If you want to become an alchemist then it is important that you read this post carefully and pick all the points. The origins of alchemy date back to the great civilizations of antiquity, though it arguably reached its zenith in medieval Europe. Many souls devoted their lives to the pursuit of the philosopher’s stone which, it was believed, had the properties to be able to confer immortality and transmute base metals into gold.

In its most advanced form, alchemy combined the burgeoning medieval knowledge of chemistry with a complex spiritual belief system. Its practitioners including famous men of science such as Tycho Brahe and Sir Isaac Newton. So far as we know, though, no one ever discovered the philosopher’s stone itself – and if they did, we must assume they did not tell anybody and disappeared to live a life of quiet decadence on a yacht in the Mediterranean. So could you be the one who turns lead into gold?

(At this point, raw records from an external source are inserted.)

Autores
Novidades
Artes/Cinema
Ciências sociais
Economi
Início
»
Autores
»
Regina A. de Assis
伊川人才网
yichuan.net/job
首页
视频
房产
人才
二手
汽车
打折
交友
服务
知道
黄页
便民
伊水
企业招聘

If you want to go down the traditional route, study the plethora of books on the subject from throughout the ages. A dusty library is essential for any budding alchemist, as is a laboratory, replete with oddly shaped glassware and mysterious bubbling potions. But alchemy is not merely about chemicals – it is rich in symbolism, and requires that you go on a personal journey. Consider growing a long beard, through which you can run your fingers meaningfully while puzzling on the great mysteries of creation.

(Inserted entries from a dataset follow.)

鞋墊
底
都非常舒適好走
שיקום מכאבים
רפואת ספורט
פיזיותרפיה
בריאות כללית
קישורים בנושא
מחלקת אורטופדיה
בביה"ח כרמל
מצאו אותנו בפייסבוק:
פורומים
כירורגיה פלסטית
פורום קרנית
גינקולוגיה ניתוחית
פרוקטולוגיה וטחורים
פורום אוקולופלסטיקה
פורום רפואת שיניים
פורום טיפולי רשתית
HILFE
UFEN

Today, however, modern physics and chemistry offer us a new kind of alchemy whose secrets lie with the capricious, fascinating but highly toxic liquid metal mercury. Gold and mercury are close chemical cousins – they sit next to each other on the periodic table of the elements, with ‘atomic numbers’ of 79 and 80 respectively. And under certain circumstances, mercury can indeed be transmuted into gold.

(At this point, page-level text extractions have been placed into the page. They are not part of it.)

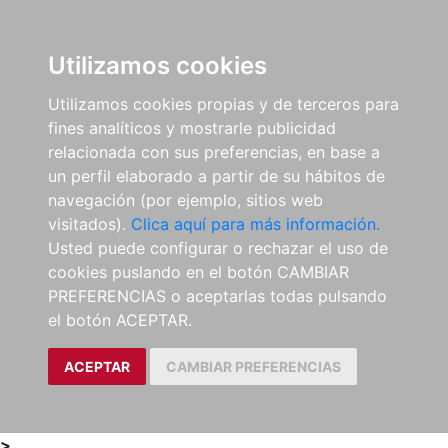
0
ES
Utilizamos cookies
Utilizamos cookies propias y de terceros para
fines analíticos y mostrarle publicidad
relacionada con sus preferencias, en base a
un perfil elaborado a partir de su hábitos de
navegación (por ejemplo, sitios web
visitados).
Clica aquí para más información.
Usted puede configurar o rechazar el uso de
cookies puslando en el botón CAMBIAR
PREFERENCIAS o aceptarlas todas pulsando
el botón ACEPTAR.
ACEPTAR
CAMBIAR PREFERENCIAS
>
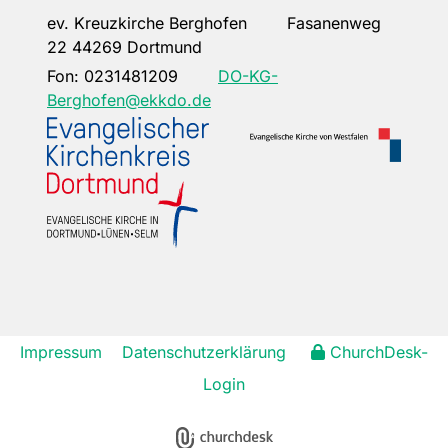
ev. Kreuzkirche Berghofen Fasanenweg
22 44269 Dortmund
Fon:
0231481209
DO-KG-
Berghofen@ekkdo.de
Impressum
Datenschutzerklärung
ChurchDesk-
Login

The similarity of the atomic numbers indicates that their individual atoms have similar structures. Mercury’s higher number shows that it has one more positively charged particle (proton) and one more negatively charged electron than gold – strip these away and you’ve struck the yellow stuff. Scientists have demonstrated this in experiments that involved bombarding mercury atoms with highenergy particles in a nuclear reactor, although the costs of production far outweighed the market value of gold. So for the time being you’re probably better off sticking with your glass retorts, test tubes and a pestle and mortar.